I was seized by the belief that he would not survive even a moment without them. I asked my husband: “But how will he eat without me? Who’ll keep him clean?”
At this point in the story, my son cries, “Didn’t you know Daddy could change my diaper?” He finds the thought ridiculous.
“I was scared he would forget,” I respond.
Of course dads—my husband included—are built to ensure that their babies are cared for, fed, and clean. Hormonal postpartum anxiety is real. Still, the parent who uses the bottles is sure to wash them, just as they’re more likely to plan the birthday party, buy new 6-month socks, and note that sweet potatoes are eaten more readily than peas.
Who’s Doing the “Worry Work”?
Managing the family is sometimes called “worry work,” while the person responsible for it has been coined the “designated worrier.” And though modern parenting claims to split household duties 50/50, the reality is far from the ideal.
Fatherhood is confusing today. Dads are still expected to be breadwinners, but increasingly expected to be involved, nurturing and available to children in order to be “good.” In fact, about two-thirds of young fathers say they should share caregiving equally, according to research by the Boston College Center for Work and Family. However, only 30 percent of those polled made it work.
The question modern couples should ask is whether “worry work” can be divvied up fairly? Is it possible for two people to equally carry the emotional burden of a child’s emotional and physical needs?
Collaborating in Parenting Rather Than Competing
The answer, logistically, is no.
But that doesn’t mean both parents can’t find a balance that won’t leave them resentful, competitive and burnt out.
Most chores have mental or methodical components as well. After all, someone has to choose when to start giving the baby solid food, which brands to choose, how often to feed and what to do should the baby struggle or choke.
Add in the ripple effect of waking up every three hours for three weeks straight and making any life decision, including taking out the garbage, will no longer seem like a sustainable part of life.

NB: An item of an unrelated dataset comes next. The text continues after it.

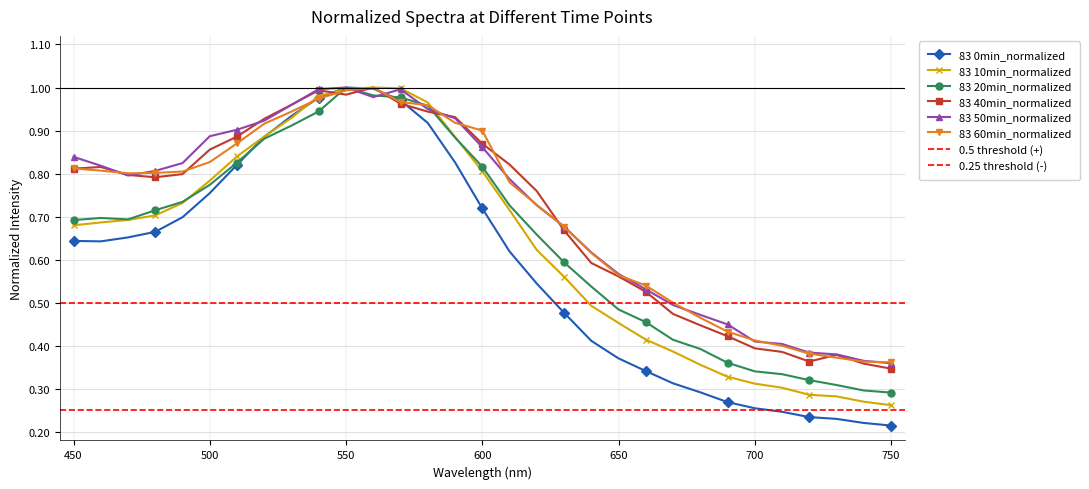

Is it true that 83 40min_normalized equals 1.5 at 550?

False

Now is the time to shift to a “shared” mindset. In other words, no more household CEO. No more scorecard over diaper duty or nightly wake ups. If you’re used to doing everything, let it go.
Instead, divide and conquer and communicate about the important stuff—school, doctor, friends. It’s unusual for people to feel drawn to every household chore or to perform a duty at the same time. For example, if you prefer diaper duty at 5:30 a.m. before getting ready for work rather than midnight when your partner may still be awake, agree on the expectation to avoid conflict at 2 a.m.

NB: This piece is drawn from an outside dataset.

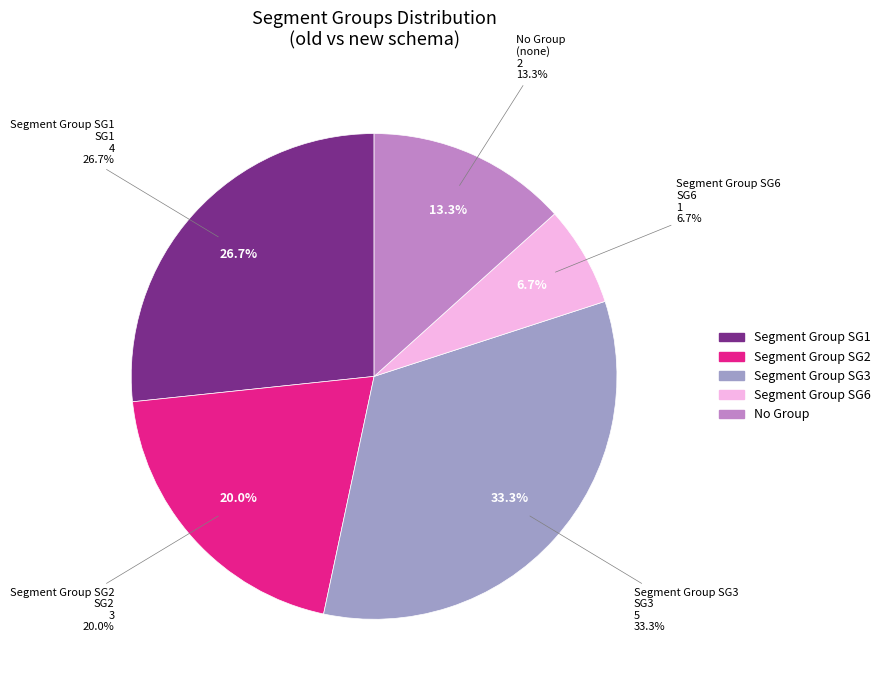

To the nearest percent, what is the combined percentage of other and SG1?

40%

Similarly, if you prefer laundry piles to kitchen cleaning after dinner every night, having a mutually agreed upon expectation can create a household that looks more like a well-oiled machine.
Equally Shared Parenting Isn’t Always Equal
Shared parenting works best when both partners are honest about their strengths, weaknesses, and priorities. If you value a task more, or you’ll find yourself frustrated if it doesn’t get done, it’s okay to own the job, even if it means taking on extra duty.

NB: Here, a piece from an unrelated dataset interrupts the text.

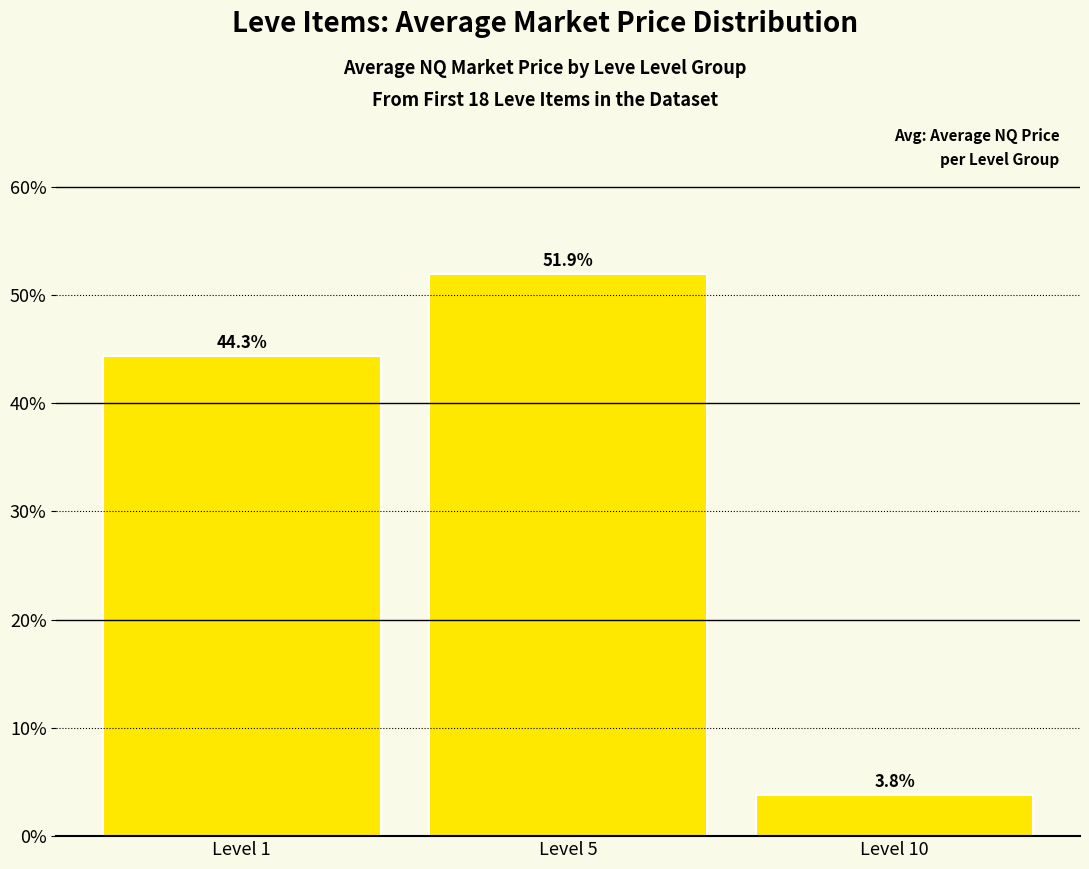

What is the average value?

33.3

Clear expectations are more than doing actual work. It’s who organizes and remembers the things yet to be done.
The realities of child rearing—short on time and sleep, quick tempers, emotional pressure on women and financial pressure on men—shape what we mean by “equality.” Though mom may get calls about playdates, teacher reports and doctor instructions, it’s important to share the burden as a team. Share a household email, and make your “50/50” parenting visible to institutions that seem to favor mothers as the director of all household business.
Certainly, shared parenting means you’ll compromise and communicate more, but it’s fair to say that nobody was born with a passion to wash the floors or pack a diaper bag.
Though daytime diaper duty and feedings logistically fell to me during the first year of our daughter’s life, our sweet spot grew out of sharing household chores and midnight wakeups. That learning made us each better partners and parents.